PASSAGE TO READ:
'''

KENT, OH – After two separate incidents in which computers containing the Social Security Numbers of more than 100,000 students and faculty at Kent State University were stolen, the American Civil Liberties Union of Ohio today sent a letter and public records request to university officials seeking information about the incidents.
“With identity theft becoming a widespread problem and personal information so easy to obtain through advanced technology, the university must make greater efforts to ensure that students and faculty retain their privacy,” said ACLU of Ohio Legal Director Jeff Gamso.
The university’s current policy allows Social Security Numbers to be used to identify and track students and faculty for various purposes including payroll and grade assignments. Following each theft, the university administration promised community members that it would change its methods in order to protect and minimize the use of Social Security numbers, yet no significant reforms appear to have been made, the ACLU said.

'''

DATASET EXTRACT:
'''

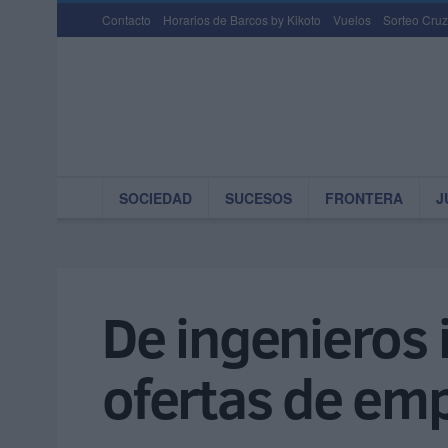
Contacto
Horarios de Barcos by Kikoto
Vuelos
Sorteo Cruz
SOCIEDAD
SUCESOS
FRONTERA
J
De ingenieros 
ofertas de emp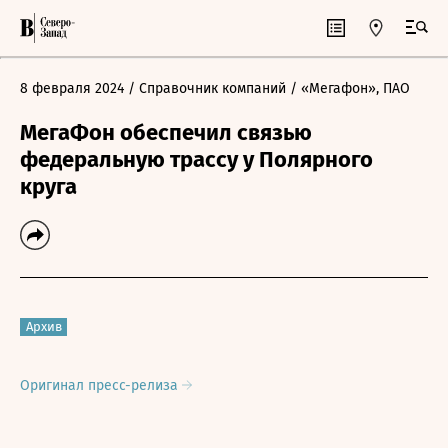
8 февраля 2024
/ Справочник компаний
/ «Мегафон», ПАО
МегаФон обеспечил связью
федеральную трассу у Полярного
круга
Архив
Оригинал пресс-релиза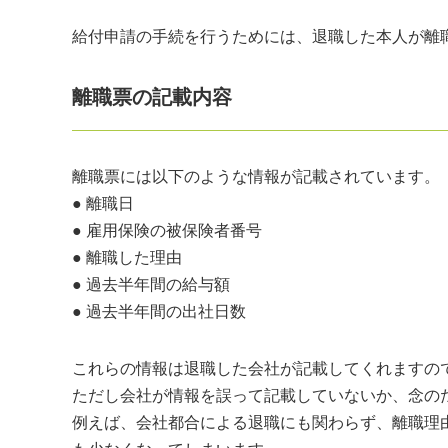
給付申請の手続を行うためには、退職した本人が離
離職票の記載内容
離職票には以下のような情報が記載されています。
● 離職日
● 雇用保険の被保険者番号
● 離職した理由
● 過去半年間の給与額
● 過去半年間の出社日数
これらの情報は退職した会社が記載してくれますの
ただし会社が情報を誤って記載していないか、念の
例えば、会社都合による退職にも関わらず、離職理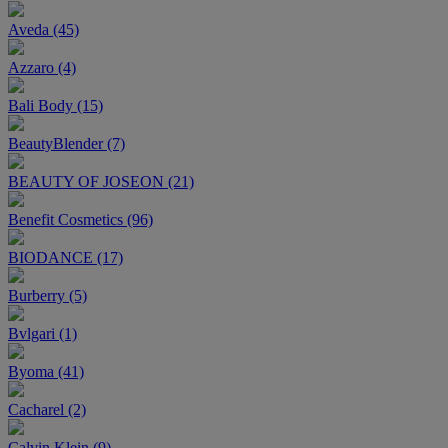
Aveda (45)
Azzaro (4)
Bali Body (15)
BeautyBlender (7)
BEAUTY OF JOSEON (21)
Benefit Cosmetics (96)
BIODANCE (17)
Burberry (5)
Bvlgari (1)
Byoma (41)
Cacharel (2)
Calvin Klein (9)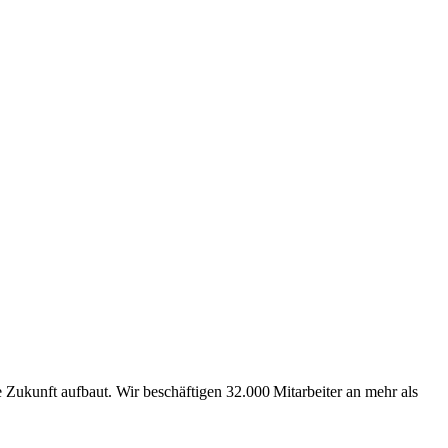
Zukunft aufbaut. Wir beschäftigen 32.000 Mitarbeiter an mehr als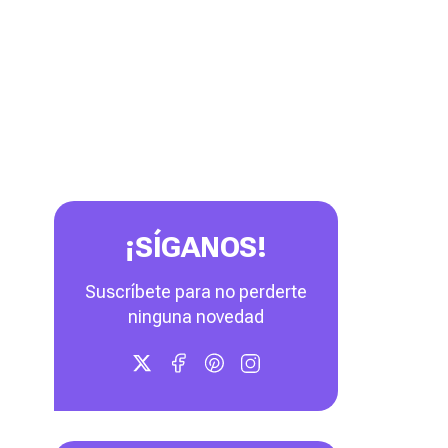
¡SÍGANOS!
Suscríbete para no perderte
ninguna novedad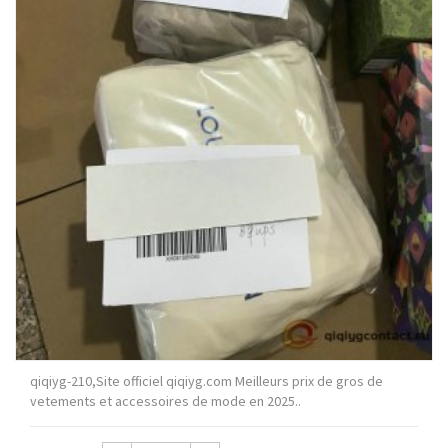
qiqiyg-210,Site officiel qiqiyg.com Meilleurs prix de gros de
vetements et accessoires de mode en 2025..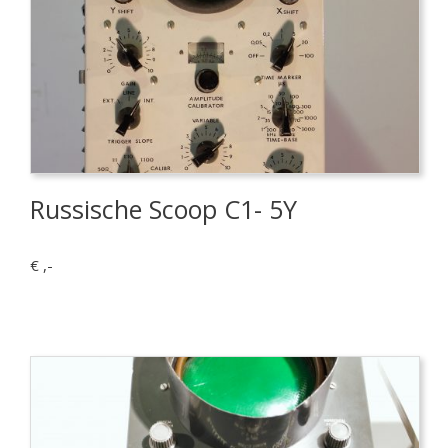
Russische Scoop C1- 5Y
€ ,-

'''

PROBLEM TO SOLVE: Reproduce word for word the part of the passage on the Kent State Social Security number thefts starting at "KENT, OH – After" and ending at "about the incidents.". The records aren't needed for this work.

TASK ANSWER:
KENT, OH – After two separate incidents in which computers containing the Social Security Numbers of more than 100,000 students and faculty at Kent State University were stolen, the American Civil Liberties Union of Ohio today sent a letter and public records request to university officials seeking information about the incidents.